EDENTON – Gov. McCrory came to Edenton, which he describes as one of his favorite places in the state because of its quality of life. His visit was to announce the expansion of a local business and a growth in jobs.

From left, Reid Rhomas, NC Dept of Cultural Resources; Anne Marie Knighton, Edenton Town Manager; and Claudia Deviney.

The Governor was greeted by state House Rep. Bob Steinburg who escorted him to the Jimbo’s Jumbos peanut plant where he was welcomed by the senior management of the company as well as a large group of elected officials from the Town of Edenton and Chowan County, and state House Rep. Howard Hunter.

Hampton Farms, parent company of Jimbo’s Jumbos, plans a $30 million investment to expand production, creating 78 new jobs and a facility which will have 280,000 square feet under roof.


The land, upon which the plant will be built, is 8.8 acres — provided to the company by the Edenton – Chowan partnership, with a value of approximately $82,000. In addition, a grant was provided by the Department of Commerce in the amount of $560,000 to enhance the water and sewer infrastructure for this project as well as a grant from the One North Carolina Fund based upon the number of employees hired – a cost to the state of approximately $156,000.

In addition, the town of Edenton and the County of Chowan will match that amount based upon the terms of the grant.

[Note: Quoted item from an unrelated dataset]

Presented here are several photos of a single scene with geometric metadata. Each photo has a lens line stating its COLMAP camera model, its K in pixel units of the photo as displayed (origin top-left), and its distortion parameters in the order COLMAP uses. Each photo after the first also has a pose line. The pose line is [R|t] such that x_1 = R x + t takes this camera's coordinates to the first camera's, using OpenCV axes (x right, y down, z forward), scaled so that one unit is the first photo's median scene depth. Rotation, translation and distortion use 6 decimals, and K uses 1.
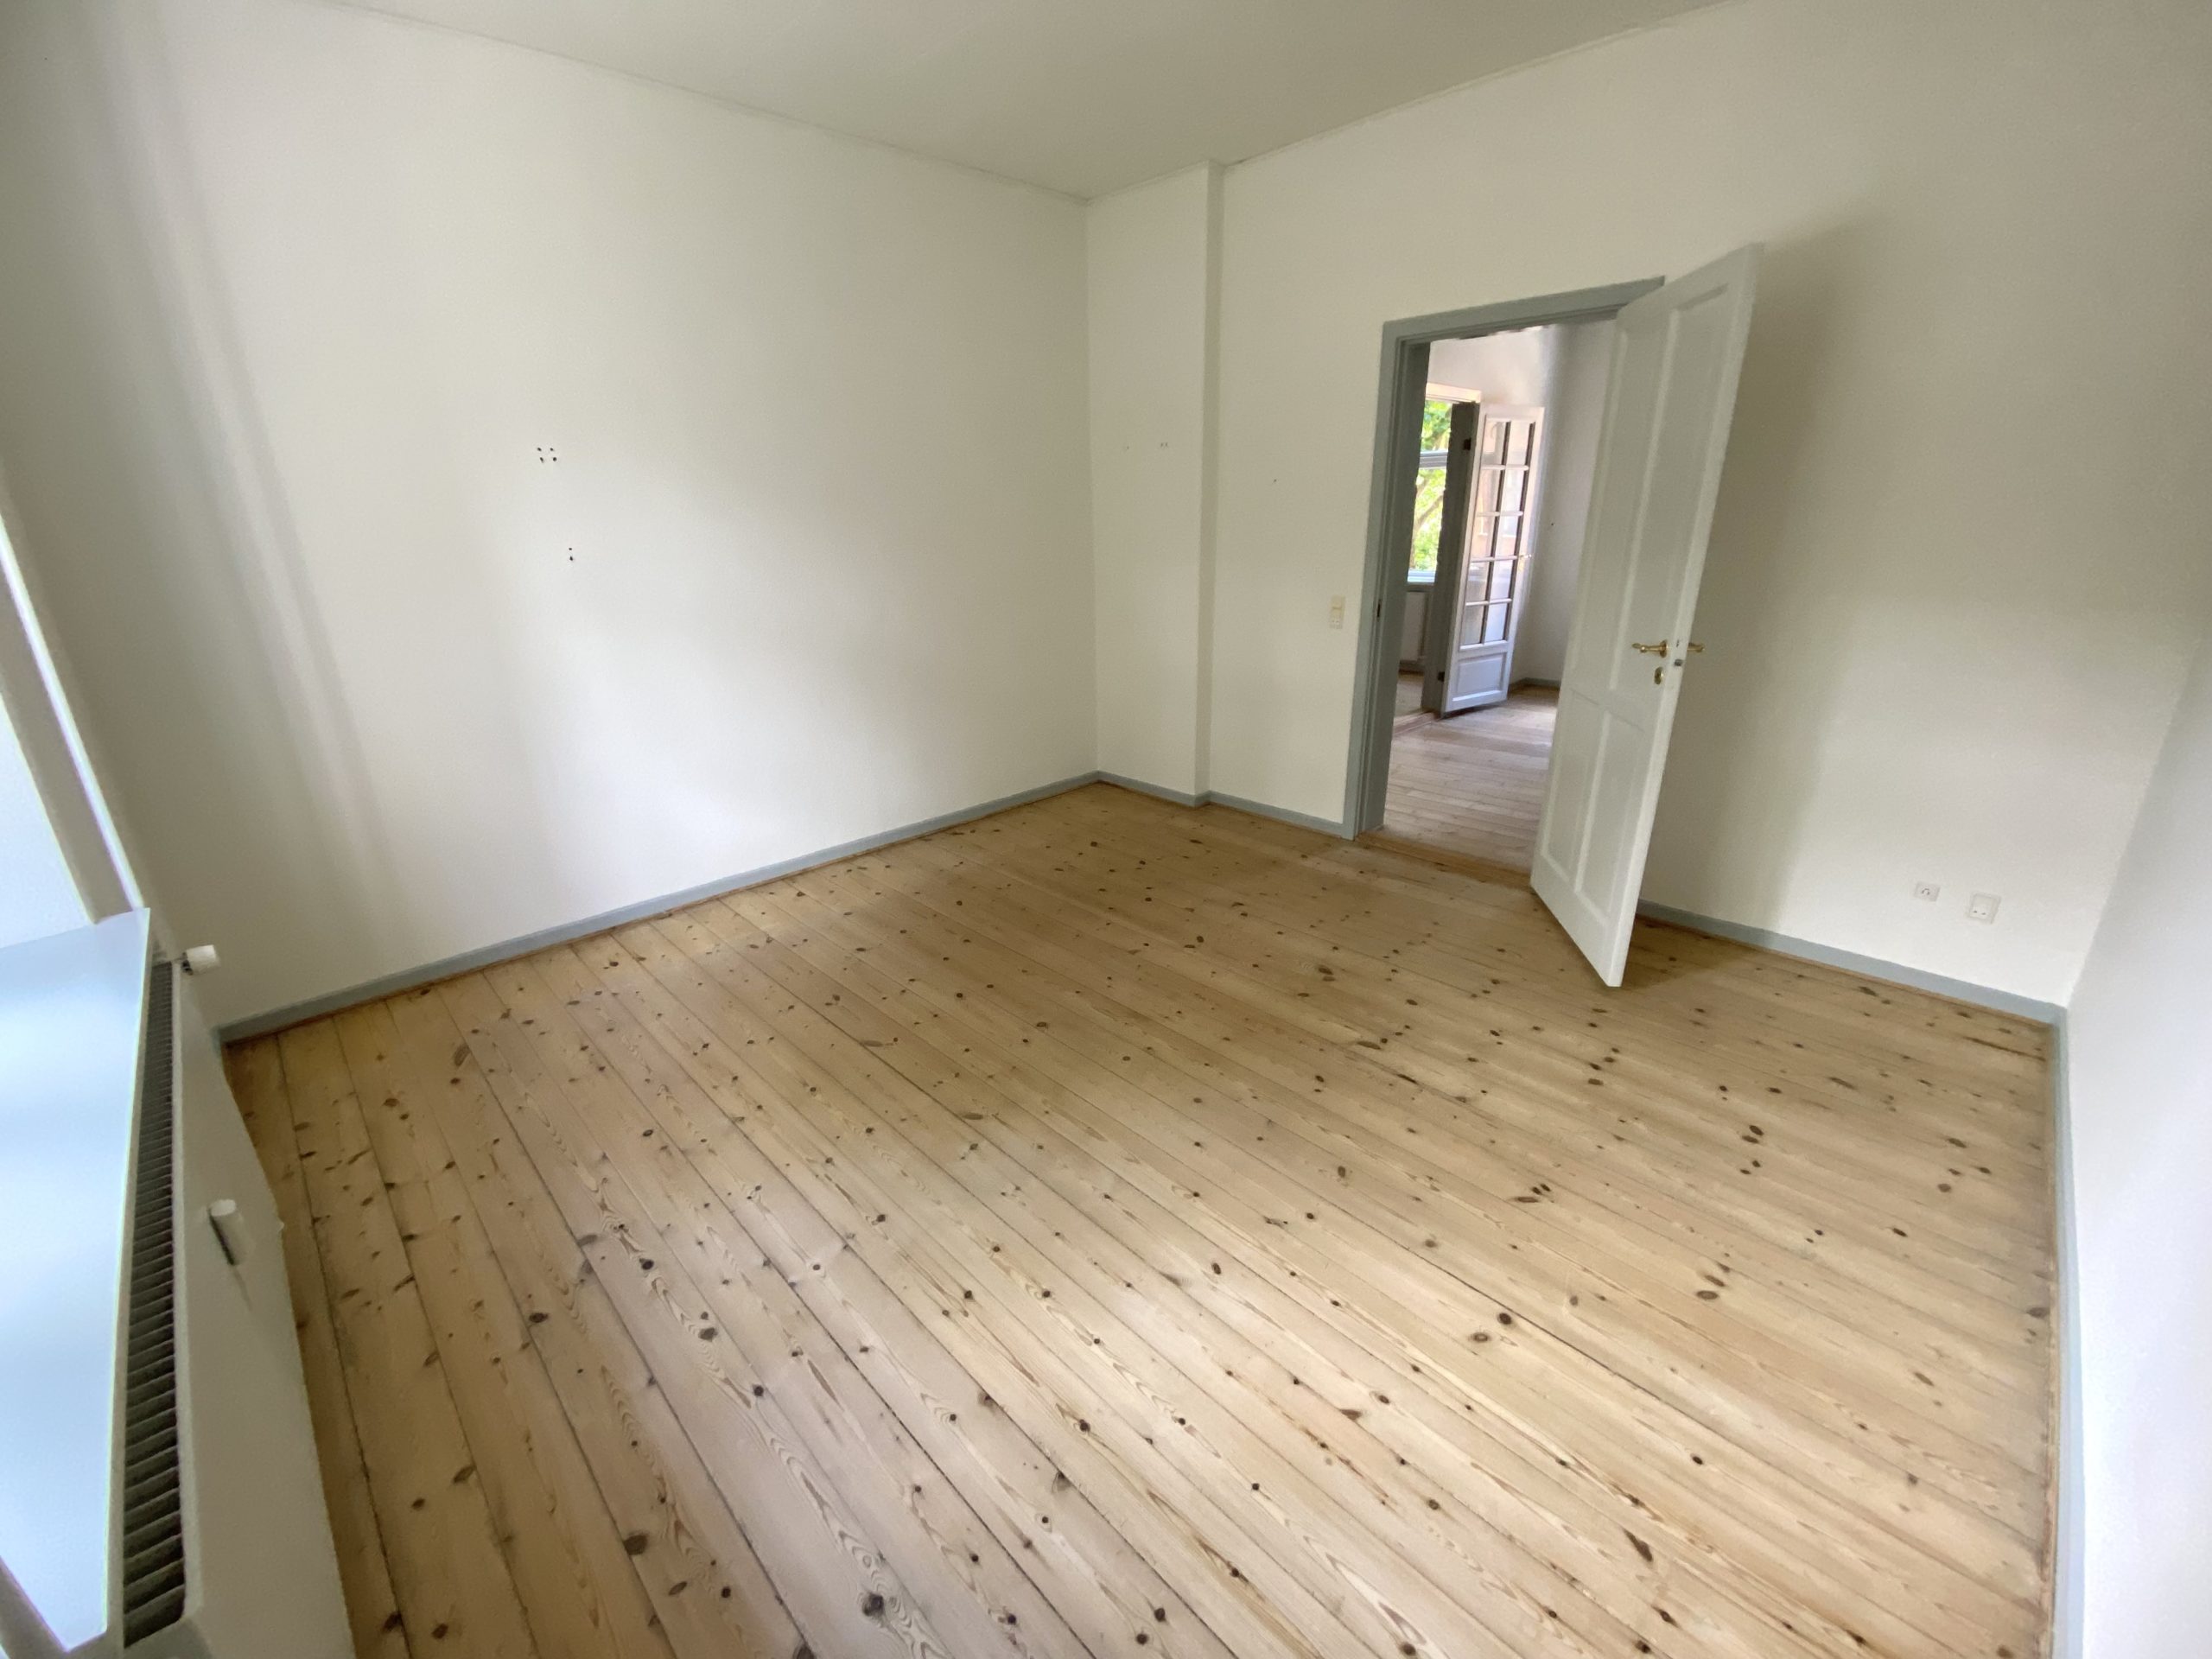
lens RADIAL K [[894.5, 0, 1136.3], [0, 894.5, 840.0], [0, 0, 1]] dist [0.000228, -0.000059]
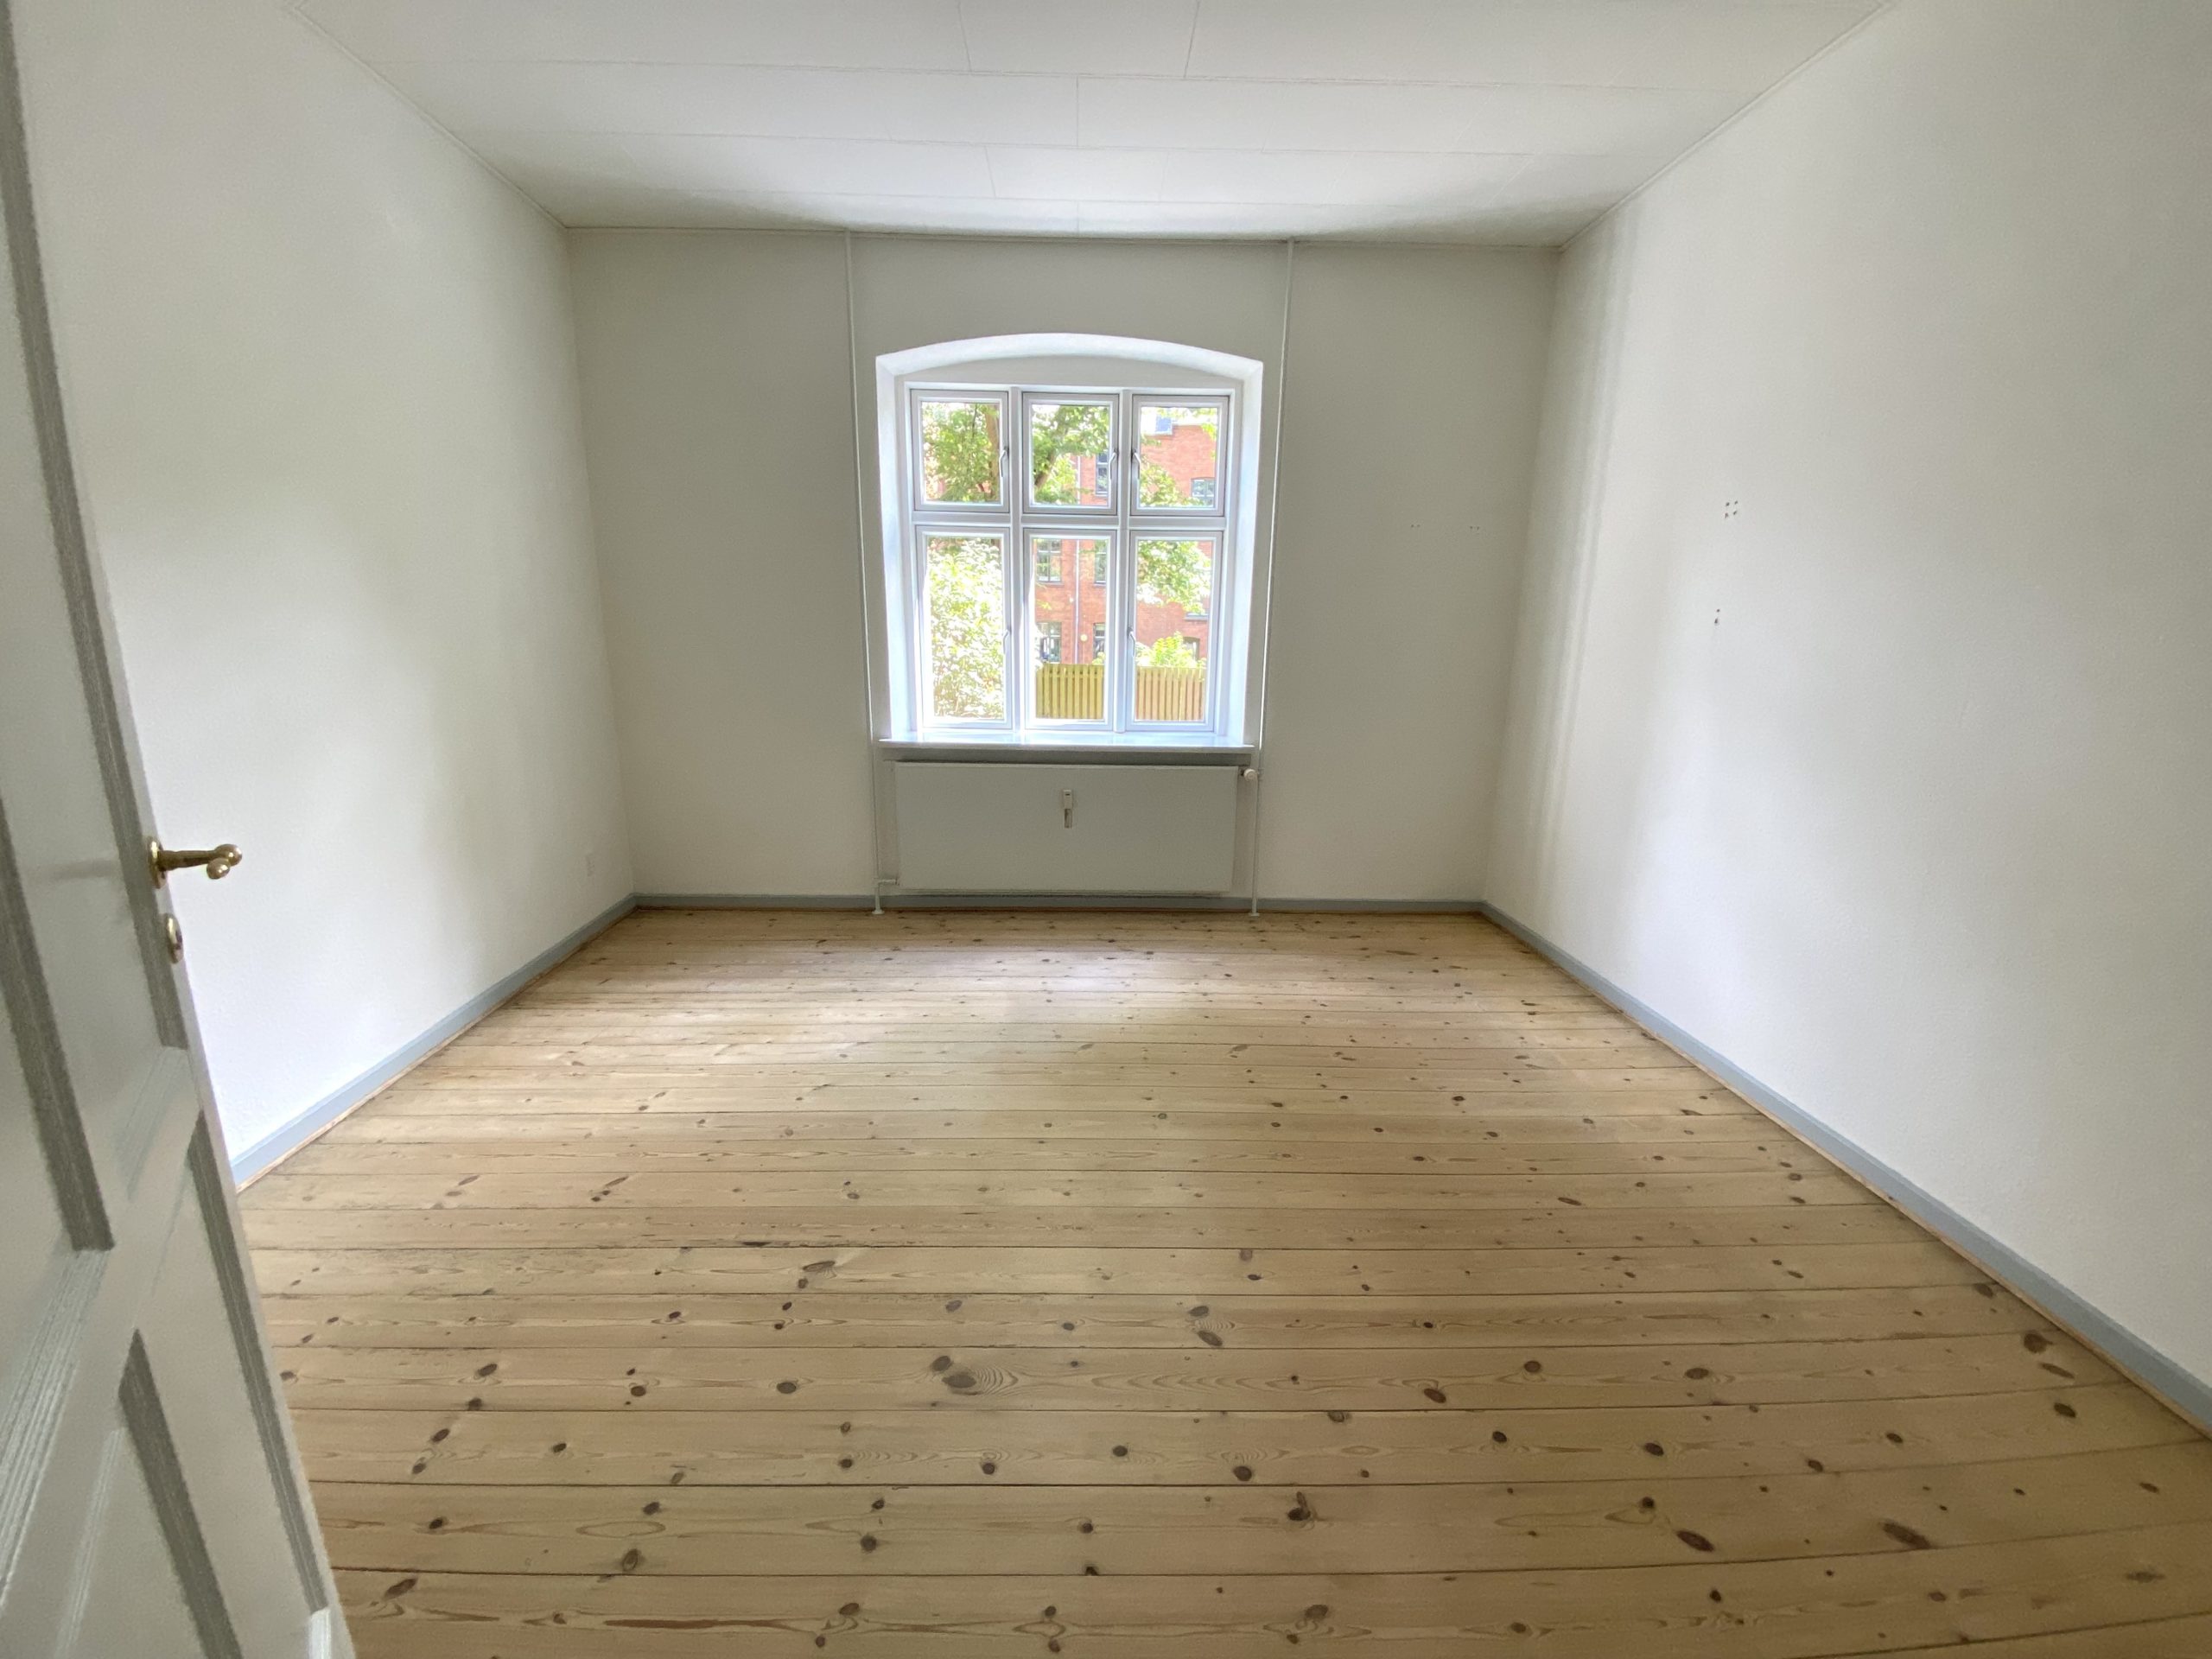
lens RADIAL K [[894.6, 0, 1083.1], [0, 894.6, 855.7], [0, 0, 1]] dist [0.011784, -0.000036]
pose [[-0.713774, 0.180177, -0.676803, 0.475529], [-0.250885, 0.836438, 0.487265, -0.397542], [0.653898, 0.517597, -0.551825, 1.198808]]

Edenton’s Historic Peanunt Mill.

Steinburg introduced the Governor, who acknowledged the importance of this expansion and the fact that the Jimbo’s Jumbos as a very long record of hiring young men and women and providing them with an opportunity to earn a good living in a growing business.

McCrory went on to comment on the experience of the company’s Vice President of Operations. Despite an offense committed in his teen years – and time spent in prison — the man was hired to do the most menial of tasks, and gradually climbed to the upper ranks of management.

The governor said this was an example of what good corporate leadership should be about, giving people a “second chance.

In his remarks, Hal Burns, general manager, said the company had been working diligently to meet the demand of their customers and that this new facility is a key element. He recognized people from the audience who have been instrumental in the success of the company to date, including employees from their wholly-owned division, Severn Peanut Company, which sells the peanut seeds to farmers and receives the peanuts after harvest.

Some of the farmers are sixth generation growers! Burns compared the employees and their farmer partners as a family of people working toward a common interest in the service of their customers.

There were other speakers, one of which was Roland Vaughan, the mayor of Edenton, who originally purchased a small peanut processing company. Its owner was the ‘Jim’ in the Jimbo’s Jumbos name, which he ultimately sold.

Upon completion of the ceremonies, the Governor went to the offices of Cy and Simon Rich, who purchased and then renovated the Old Historic Peanut Mill located at 401 East Church St. Among the various purposes for this visit, was the opportunity to feature this building — added to the National Register of Historic Places in 1979.

The governor was promoting the use of Historic Tax Credits, which can be used by developers for a whole variety of Commercial Purposes such as the mill and the surrounding residential structures that were originally for the people who worked in the mill. He introduced Susan W. Kluttz, Secretary of the NC Department of Cultural Resources. The Secretary expounded upon the ways in which Historic Tax Credits can be used.

Many of the attendees later boarded a trolley and were given a tour of Historic Edenton which included numerous stops, all of which were old buildings that had been restored under the Tax Credit program, including some currently under renovation.

By all accounts, this day started out with a game changer of significant proportions for the Town of Edenton, and ended remembering its past.